I would therefore conclude the trial court abused its discretion in ordering WPGL to provide Castillon Construction with notice and an opportunity to observe any testing or corrective action taken by WPGL on the convenience store property. See M-I, L.L.C., 505 S.W.3d at 574.
Adequate Remedy By Appeal
I would also conclude WPGL has no adequate remedy by appeal. As set out above, a party is entitled to mandamus relief if a trial court compels production beyond the permissible bounds of discovery. Weekley Homes, L.P., 295 S.W.3d at 322. As discussed, I believe the trial court in this case compelled production beyond the bounds of Rule 196.7, which sets the limitations for discovery related to entry upon the real property of another. Accordingly, WPGL is entitled to mandamus relief. See id.
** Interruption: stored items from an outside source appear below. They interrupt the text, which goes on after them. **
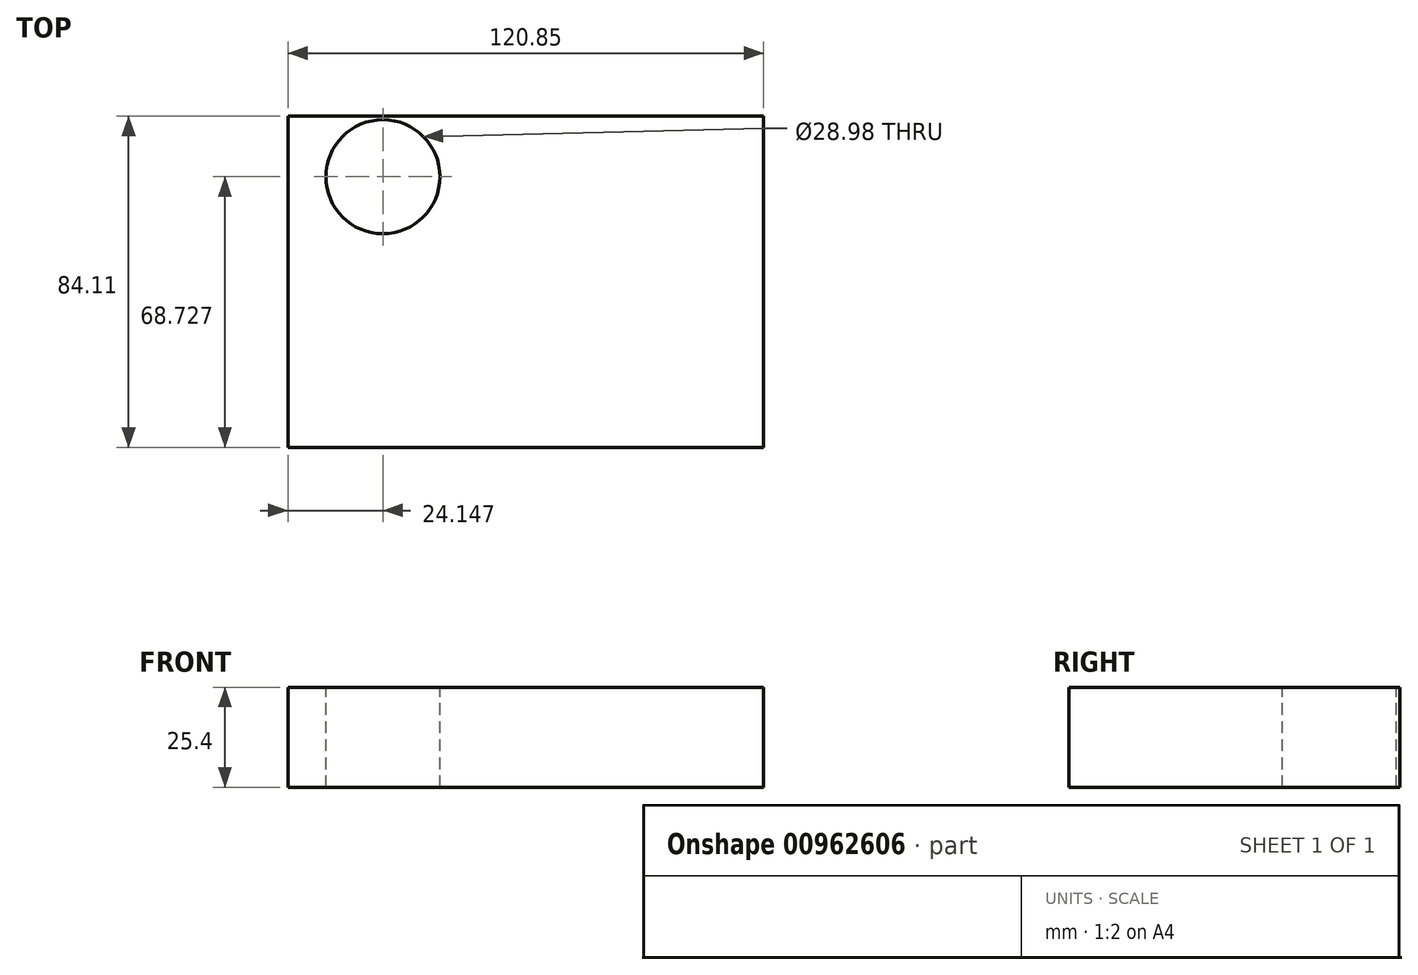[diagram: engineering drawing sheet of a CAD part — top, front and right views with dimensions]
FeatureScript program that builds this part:
annotation { "Feature Type Name" : "Feature", "Feature Type Description" : "" }
export const myFeature = defineFeature(function(context is Context, id is Id, definition is map)
    precondition{}
    {
        {
            var Q0;
            Q0=qCreatedBy(makeId("Top.planeOp"),FACE);
            var sketch = newSketch(context, id + "F0", { "sketchPlane" : qUnion([Q0])});
            skLineSegment(sketch, "E0.bottom", {"start": v(-56.8, 38.77) * mm, "end": v(64.05, 38.77) * mm});
            skLineSegment(sketch, "E0.top", {"start": v(-56.8, -45.34) * mm, "end": v(64.05, -45.34) * mm});
            skLineSegment(sketch, "E0.left", {"start": v(-56.8, 38.77) * mm, "end": v(-56.8, -45.34) * mm});
            skLineSegment(sketch, "E0.right", {"start": v(64.05, 38.77) * mm, "end": v(64.05, -45.34) * mm});
            skSolve(sketch);
        }
        {
            var Q0;
            Q0=makeQuery(id+"F0.imprint","IMPRINT",FACE,{"disambiguationData":[TD([[makeQuery(id+"F0.imprint","IMPRINT",EDGE,{"derivedFrom":sQuery(id+"F0.wireOp",EDGE,"E0.bottom")}),-1.0]])]});
            extrude(context, id + "F1", {"entities" : qUnion([Q0]), "depth" : 25.4 * mm, "offsetDistance" : 25.4 * mm});
        }
        {
            var Q0;
            Q0=makeQuery(id+"F1.opExtrude","CAP_FACE",FACE,{"disambiguationData":[OSD([sQuery(id+"F0.wireOp",EDGE,"E0.bottom"),sQuery(id+"F0.wireOp",EDGE,"E0.top"),sQuery(id+"F0.wireOp",EDGE,"E0.left"),sQuery(id+"F0.wireOp",EDGE,"E0.right")])],"isStart":false});
            var sketch = newSketch(context, id + "F2", { "sketchPlane" : qUnion([Q0])});
            skSolve(sketch);
        }
        {
            var Q0;
            Q0=makeQuery(id+"F2.imprint","IMPRINT",FACE,{"disambiguationData":[TD([[makeQuery(id+"F2.imprint","IMPRINT",EDGE,{"derivedFrom":makeQuery(id+"F1.opExtrude","CAP_EDGE",EDGE,{"disambiguationData":[OSD([sQuery(id+"F0.wireOp",EDGE,"E0.bottom")])],"isStart":false})}),-1.0]])]});
            var sketch = newSketch(context, id + "F3", { "sketchPlane" : qUnion([Q0])});
            skCircle(sketch, "E1", {"center": v(-32.65, 23.39) * mm, "radius": 14.5 * mm});
            skSolve(sketch);
        }
        {
            var Q0;
            Q0=makeQuery(id+"F3.imprint","IMPRINT",FACE,{"disambiguationData":[TD([[makeQuery(id+"F3.imprint","IMPRINT",EDGE,{"derivedFrom":sQuery(id+"F3.wireOp",EDGE,"E1")}),1.0]])]});
            extrude(context, id + "F4", {"entities" : qUnion([Q0]), "operationType" : NewBodyOperationType.REMOVE, "oppositeDirection" : true, "depth" : 115.77 * mm, "offsetDistance" : 25.4 * mm});
        }
    });
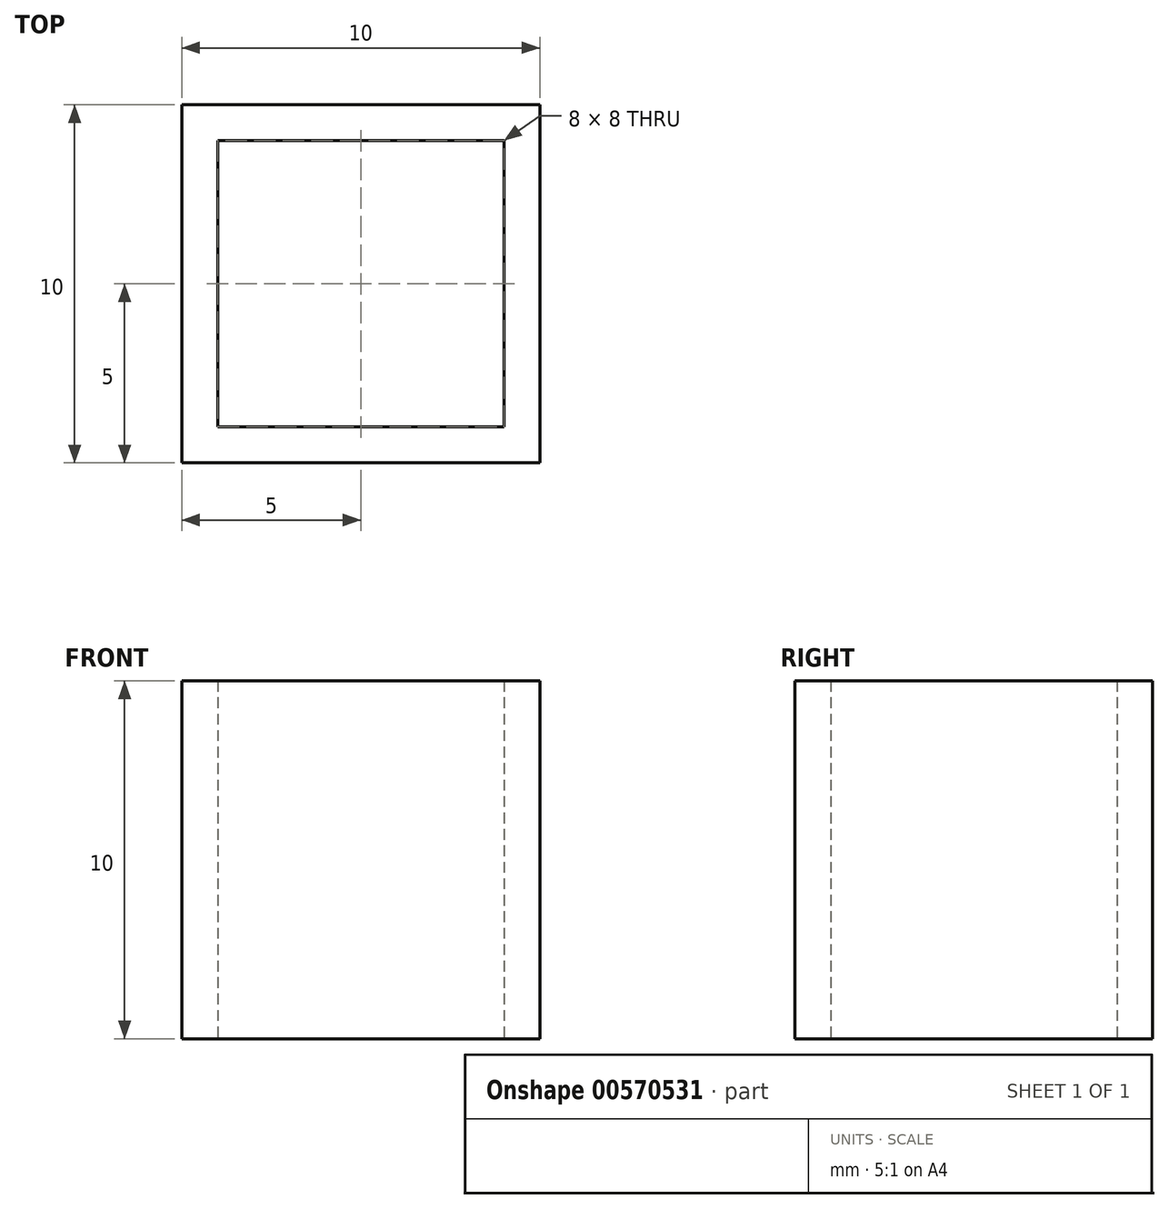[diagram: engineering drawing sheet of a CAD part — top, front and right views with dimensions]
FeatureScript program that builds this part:
annotation { "Feature Type Name" : "Feature", "Feature Type Description" : "" }
export const myFeature = defineFeature(function(context is Context, id is Id, definition is map)
    precondition{}
    {
        {
            assignVariable(context, id + "F0", {"name" : "cubeHeight", "anyValue" : 10 * mm});
        }
        {
            var Q0;
            Q0=qCreatedBy(makeId("Top.planeOp"),FACE);
            var sketch = newSketch(context, id + "F1", { "sketchPlane" : qUnion([Q0])});
            skLineSegment(sketch, "E0.bottom", {"start": v(5, -5) * mm, "end": v(-5, -5) * mm});
            skLineSegment(sketch, "E0.top", {"start": v(5, 5) * mm, "end": v(-5, 5) * mm});
            skLineSegment(sketch, "E0.left", {"start": v(5, -5) * mm, "end": v(5, 5) * mm});
            skLineSegment(sketch, "E0.right", {"start": v(-5, -5) * mm, "end": v(-5, 5) * mm});
            skPoint(sketch, "E0.middle", {"position": v(0, 0) * mm});
            skLineSegment(sketch, "E1.0", {"start": v(4, -4) * mm, "end": v(4, 4) * mm});
            skLineSegment(sketch, "E1.1", {"start": v(4, -4) * mm, "end": v(-4, -4) * mm});
            skLineSegment(sketch, "E1.2", {"start": v(-4, -4) * mm, "end": v(-4, 4) * mm});
            skLineSegment(sketch, "E1.3", {"start": v(4, 4) * mm, "end": v(-4, 4) * mm});
            skSolve(sketch);
        }
        {
            var Q0;
            Q0=makeQuery(id+"F1.imprint","IMPRINT",FACE,{"disambiguationData":[TD([[makeQuery(id+"F1.imprint","IMPRINT",EDGE,{"derivedFrom":sQuery(id+"F1.wireOp",EDGE,"E0.bottom")}),-1.0]])]});
            extrude(context, id + "F2", {"entities" : qUnion([Q0]), "depth" : getVariable(context, 'cubeHeight'), "offsetDistance" : 25 * mm});
        }
    });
Once Castillon Construction is allowed to enter the property and observe WPGL's testing, it cannot be undone on appeal. As Lady Macbeth stated, "what's done cannot be undone." WILLIAM SHAKESPEARE, MACBETH act 5, sc.1.
CONCLUSION
For the reasons set out above, I would conditionally grant WPGL's petition for writ of mandamus and order the trial court to vacate its order granting Castillon Construction's "Motion to Coordinate Invasive Testing," which requires WPGL to provide Castillon Construction with notice and an opportunity to observe and inspect any testing or corrective action taken by WPGL on the convenience store property. Accordingly, I respectfully dissent to the majority's denial of the petition for writ of mandamus.